____ PASSAGE GIVEN

Toronto's Girl Problem: The Perils and Pleasures of the City, 1880-1930
Description
Contains Photos, Bibliography, Index
$50.00
ISBN 0-8020-0598-5
DDC 305.48'90652'09713541
Author
Publisher
Year
Contributor
Rebecca Murdock is a lawyer with the Toronto firm Ryder Wright Blair &
Doyle, Barristers and Solicitors.
Review
“The relentless sexualization of working girls’ behaviour” is the
theme of this book, which explores Toronto’s moral preoccupations
during its emergence as a leading centre of industry and Anglo-Celtic
society. As the author notes, the appearance of young single women in
Toronto’s urban landscape between the years 1880 and 1930 offered the
city, and the country, a repository for anxieties about
industrialization and female sexuality. Not surprisingly, the two were
often intertwined in the minds of turn-of-the-century city dwellers.

________
____ DATA SHOWN

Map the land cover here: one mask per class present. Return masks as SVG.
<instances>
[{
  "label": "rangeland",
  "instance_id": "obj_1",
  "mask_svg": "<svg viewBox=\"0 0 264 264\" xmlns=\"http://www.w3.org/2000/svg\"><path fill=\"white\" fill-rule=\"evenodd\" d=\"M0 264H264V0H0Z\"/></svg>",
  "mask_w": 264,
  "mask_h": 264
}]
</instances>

________
____ DATA SHOWN

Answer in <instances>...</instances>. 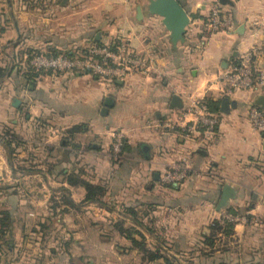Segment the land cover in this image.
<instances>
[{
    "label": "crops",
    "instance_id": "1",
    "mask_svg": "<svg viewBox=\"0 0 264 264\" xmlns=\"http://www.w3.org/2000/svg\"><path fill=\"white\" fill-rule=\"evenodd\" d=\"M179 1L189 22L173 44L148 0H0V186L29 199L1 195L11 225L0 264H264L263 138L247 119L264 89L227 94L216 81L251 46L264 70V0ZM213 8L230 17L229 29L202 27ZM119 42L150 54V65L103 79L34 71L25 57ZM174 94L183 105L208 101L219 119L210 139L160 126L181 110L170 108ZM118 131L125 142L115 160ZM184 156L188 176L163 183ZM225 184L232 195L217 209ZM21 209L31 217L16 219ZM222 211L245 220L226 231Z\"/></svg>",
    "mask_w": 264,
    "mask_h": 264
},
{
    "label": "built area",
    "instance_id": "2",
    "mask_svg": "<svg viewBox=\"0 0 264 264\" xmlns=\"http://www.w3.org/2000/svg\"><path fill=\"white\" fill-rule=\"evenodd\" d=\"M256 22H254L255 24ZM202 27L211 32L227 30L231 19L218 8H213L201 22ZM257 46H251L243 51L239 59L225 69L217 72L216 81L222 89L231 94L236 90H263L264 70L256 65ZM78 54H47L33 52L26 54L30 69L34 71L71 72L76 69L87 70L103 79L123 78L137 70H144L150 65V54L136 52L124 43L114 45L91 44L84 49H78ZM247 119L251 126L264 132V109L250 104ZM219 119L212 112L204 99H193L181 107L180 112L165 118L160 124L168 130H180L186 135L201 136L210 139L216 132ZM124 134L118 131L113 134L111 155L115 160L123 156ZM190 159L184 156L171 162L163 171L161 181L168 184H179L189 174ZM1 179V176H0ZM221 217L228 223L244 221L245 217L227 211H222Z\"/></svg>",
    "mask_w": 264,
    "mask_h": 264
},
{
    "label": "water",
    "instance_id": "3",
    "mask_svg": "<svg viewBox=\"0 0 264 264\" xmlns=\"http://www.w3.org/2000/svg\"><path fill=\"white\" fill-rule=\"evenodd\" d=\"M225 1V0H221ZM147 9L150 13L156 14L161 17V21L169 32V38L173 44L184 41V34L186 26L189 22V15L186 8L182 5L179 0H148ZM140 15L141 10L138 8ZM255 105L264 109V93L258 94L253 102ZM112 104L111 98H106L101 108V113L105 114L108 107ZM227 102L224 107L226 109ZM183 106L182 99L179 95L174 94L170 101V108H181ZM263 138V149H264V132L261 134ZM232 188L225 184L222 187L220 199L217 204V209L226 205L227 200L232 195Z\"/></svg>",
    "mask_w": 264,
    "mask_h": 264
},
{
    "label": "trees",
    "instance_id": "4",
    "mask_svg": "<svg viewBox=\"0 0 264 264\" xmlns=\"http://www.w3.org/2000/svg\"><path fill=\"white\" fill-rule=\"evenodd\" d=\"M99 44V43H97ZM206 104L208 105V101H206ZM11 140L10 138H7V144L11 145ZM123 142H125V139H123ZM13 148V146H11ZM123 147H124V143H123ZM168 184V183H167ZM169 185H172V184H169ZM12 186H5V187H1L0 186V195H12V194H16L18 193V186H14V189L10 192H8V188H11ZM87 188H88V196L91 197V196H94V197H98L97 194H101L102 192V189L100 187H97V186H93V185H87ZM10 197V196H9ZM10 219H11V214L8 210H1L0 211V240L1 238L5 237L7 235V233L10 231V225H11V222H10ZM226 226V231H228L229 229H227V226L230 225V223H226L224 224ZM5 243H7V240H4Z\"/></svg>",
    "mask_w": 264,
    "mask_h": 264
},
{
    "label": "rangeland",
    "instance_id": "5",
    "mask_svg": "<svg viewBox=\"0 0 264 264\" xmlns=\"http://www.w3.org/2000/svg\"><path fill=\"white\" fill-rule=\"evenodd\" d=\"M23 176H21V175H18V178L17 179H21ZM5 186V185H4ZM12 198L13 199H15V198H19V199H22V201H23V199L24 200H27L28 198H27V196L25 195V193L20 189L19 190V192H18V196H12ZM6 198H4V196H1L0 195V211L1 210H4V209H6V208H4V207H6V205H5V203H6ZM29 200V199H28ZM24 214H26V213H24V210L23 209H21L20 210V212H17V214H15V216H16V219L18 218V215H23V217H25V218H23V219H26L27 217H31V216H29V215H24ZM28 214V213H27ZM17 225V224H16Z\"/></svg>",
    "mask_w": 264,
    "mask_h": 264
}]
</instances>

________
____ DATA SHOWN

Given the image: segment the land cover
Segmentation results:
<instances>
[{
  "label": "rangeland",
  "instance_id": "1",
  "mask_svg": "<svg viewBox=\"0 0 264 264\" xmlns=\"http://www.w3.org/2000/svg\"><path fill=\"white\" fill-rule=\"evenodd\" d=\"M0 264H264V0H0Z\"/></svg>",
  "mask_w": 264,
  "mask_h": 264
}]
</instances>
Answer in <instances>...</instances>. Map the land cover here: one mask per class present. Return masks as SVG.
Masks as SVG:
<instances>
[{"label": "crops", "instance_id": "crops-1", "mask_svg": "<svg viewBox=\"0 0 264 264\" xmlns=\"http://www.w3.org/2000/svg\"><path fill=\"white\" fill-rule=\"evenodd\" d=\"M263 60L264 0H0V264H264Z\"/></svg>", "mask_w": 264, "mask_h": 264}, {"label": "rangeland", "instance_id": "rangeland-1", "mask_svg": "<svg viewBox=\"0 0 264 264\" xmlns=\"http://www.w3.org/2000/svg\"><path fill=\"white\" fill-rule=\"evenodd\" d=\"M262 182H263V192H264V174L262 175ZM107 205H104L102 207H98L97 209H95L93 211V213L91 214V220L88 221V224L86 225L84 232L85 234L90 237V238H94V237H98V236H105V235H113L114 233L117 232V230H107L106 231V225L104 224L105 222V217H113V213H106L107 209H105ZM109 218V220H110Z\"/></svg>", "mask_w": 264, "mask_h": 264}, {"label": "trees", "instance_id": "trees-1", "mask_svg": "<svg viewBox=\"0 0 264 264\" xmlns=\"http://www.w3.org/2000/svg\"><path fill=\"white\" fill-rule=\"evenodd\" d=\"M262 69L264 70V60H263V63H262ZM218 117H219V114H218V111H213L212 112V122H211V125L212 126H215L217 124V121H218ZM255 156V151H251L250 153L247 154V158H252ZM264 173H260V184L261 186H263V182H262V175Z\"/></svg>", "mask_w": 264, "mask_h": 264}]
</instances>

________

- _REQUESTS_:
1. According to the book review, why did young single women in Toronto between 1880 and 1930 become a focus of the city's concerns? Answer in one to three sentences.
2. Carry the book review forward from its last sentence.

- _RESPONSES TO THE EXERCISE_:
1. Their appearance in Toronto's urban landscape gave the city, and the country, a place to direct anxieties about industrialization and female sexuality. City dwellers of the time often linked those two concerns in their minds.

2.
Although Strange makes cursory reference to the upper-class
“career” woman as well as to sex-trade workers, she is most
interested in working-class woman. These women, many of whom were
employed in garment factories, were viewed with a mixture of paternalism
and suspicion. On the one hand, social agencies such as the Woman’s
Christian Temperance Union, Big Sisters, and the YWCA were established
to assist young working women in preserving their moral integrity. On
the other hand, Toronto’s Morality Department (est. 1886) attempted to
control the supposed proclivity of working “girls” for “occasional
prostitution” as a wage supplement. As one observer noted at the time,
“Young men tell me that girls employed by T. Eaton Co. are many of
them prostitutes. That is to say, a young many must first get well
acquainted with them, so that they know who he is, and then the results
will follow.”
This book is an entertaining read, well researched and lucidly
organized. Strange relies on an impressive array of police records,
commissioned studies, municipal documents, and local literature to
describe, often in anecdotal fashion, an urban society prescient with
the knowledge that women’s entry into the work force would profoundly
affect domestic relationships.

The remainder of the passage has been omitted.